The formulas were slightly different from previous Cal offensive stuttering, but the result was the same—a confounding loss where the Bears had not enough ability to execute when needed. It’s the sort of thing that is hard to continue to recover from, particularly if the end result always lies in the same place.
Are we stuck playing the “First to 21” game against anyone and everyone?
***
Inflection points often come when you least expect them. They don’t come in big games against big opponents, when everyone usually shows up and bring their best. They come in moments where the plan goes awry, and suddenly bad trends become good or vice-versa.
Cal has now lost at home, again, to a team they should beat. They will now head on the road to do what they’ve been the most successful at in Wilcox’s tenure at Cal—win as an underdog against a non-conference Power 5 opponent. So it’s quite possible narratives flip again in five days and the ship is righted.
Or Cal could be 0-2 for the first time since 2001. We don’t like talking about 2001 here either.
The season isn’t over. Nevada seems to be good, although Kansas State could dissuade us pretty quickly of that. Even if Cal is considerably below our expectations, the Pac-12 North looks to have regressed in all corners, and even an average Bears team can make enough noise to stay afloat. Drawing Colorado and Arizona provides additional respite.
But the Wilcox question lingers as we hit a critical TCU matchup—is anything new coming? Is a corner ever going to be turned on offense? Or are we stuck flipping coins dependent on matchups, execution, and some fortunate randomness?
Is Nevada an inflection point for this incarnation of Cal football? Or do the next games give us the chance to turn the curve back upward?

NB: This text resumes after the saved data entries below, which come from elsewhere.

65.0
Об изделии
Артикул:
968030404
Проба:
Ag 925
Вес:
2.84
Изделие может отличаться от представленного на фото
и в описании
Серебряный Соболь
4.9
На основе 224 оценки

I am not surprised that so many would see last Saturday as "the end is nigh." It is a logical place to couch our frustration and also, makes us look wise if indeed such gloom comes to pass. It is a way to divest emotionally and watch with a bit less interest, especially when the team currently seems to lack a single player that embodies the identity of the program the way Weaver did. Call me naive, I am optimistic that our team will respond to this loss and it will be evident next Saturday. Not that they will necessarily win, but that they will fight like hell, as they often do for Wilcox. Longer term, I am hopeful for the returns from the current and incoming talent and the chance for these new kids to develop. I've read the arguments regarding year five, senior class, and where we should be and I can't argue that. These folks are likely right. Maybe I want to ignore the obvious , stick my head in the and, and just pump more sunshine until its too late and I end up with a sunburn!
I feel like the inflection point for Wilcox was the Nevada game and said so before the game. I keep thinking that Musgrave could not help himself in trying to fundamentally change the way that Garbers plays the game. My guess that he has been pounding into his head to stay in the pocket to complete his check-downs. But Garbers does not seem to be a check-down guy. It looks to me like he locks on a primary receiver and his check-down amounts to looking for a back to dump the ball off to.
It seems like every extra second that Garbers stays in pocket leads to a hurried throwing decision - i.e. the ill-advised and lucky completion in the flat to Remigio - as opposed to looking for a running lane that served him so well in the 2019 season. And that fourth quarter intereception that Garbers threw told me a lot. He just heaved the ball up for grabs without really looking to see if the receiver was going to be open. No check downs on that play.
I still think the Remigio is the most talented receiver for Cal. That fact that he only had three receptions in the first three games last year started to tell me that Musgrave and his development of Garbers was not working. I am not optimistic this can be turned around, but I was not feeling too good about Cal's offense before the 2019 Mississippi game, either.